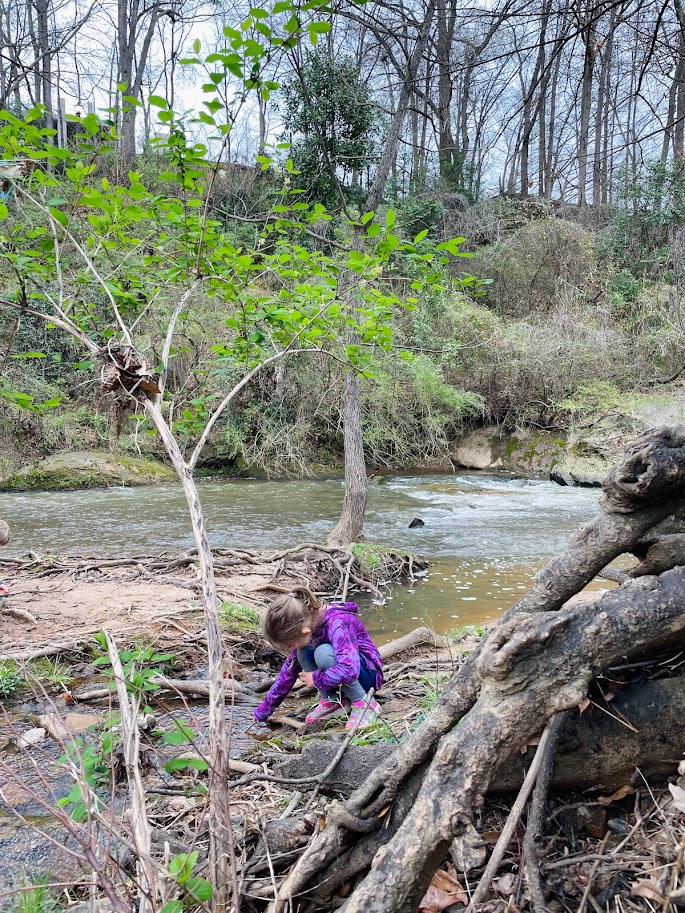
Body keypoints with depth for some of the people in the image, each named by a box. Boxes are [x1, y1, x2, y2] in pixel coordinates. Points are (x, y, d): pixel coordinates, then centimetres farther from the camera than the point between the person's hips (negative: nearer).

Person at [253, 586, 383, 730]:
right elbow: (290, 668, 4)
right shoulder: (305, 627, -8)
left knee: (323, 653, -30)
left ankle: (364, 704, -15)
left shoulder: (337, 624, -31)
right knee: (303, 653, -14)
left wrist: (316, 679, -27)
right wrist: (262, 712, 6)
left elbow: (349, 670, -44)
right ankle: (333, 701, -1)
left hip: (368, 673, -7)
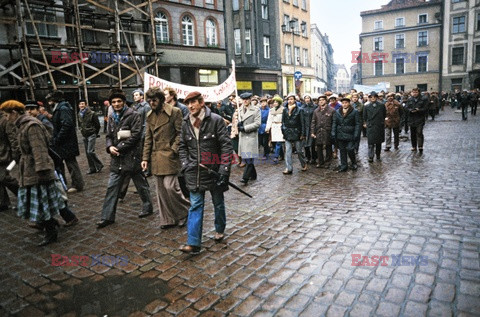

══════════

◆ REQUIRED ACTION ◆
Please print the data above once more, exactly as it appears, with no pictures.

◆ EXERCISE OUTPUT ◆
Body keypoints with depth for some of the people in the image, each named by a box. Boxes are [x1, y1, x2, y2] in pixel coordinates. Points are (x, y, d): pixel coordinates, then centimetres farther from the camera than the point between the person's hips (negative: nearer).

Person at [253, 586, 383, 730]:
right elbow: (290, 668, 4)
right shoulder: (305, 627, -8)
left knee: (323, 653, -30)
left ankle: (364, 704, -15)
left shoulder: (337, 624, -31)
right knee: (303, 653, -14)
left wrist: (316, 679, -27)
right wrist: (262, 712, 6)
left elbow: (349, 670, -44)
right ankle: (333, 701, -1)
left hip: (368, 673, -7)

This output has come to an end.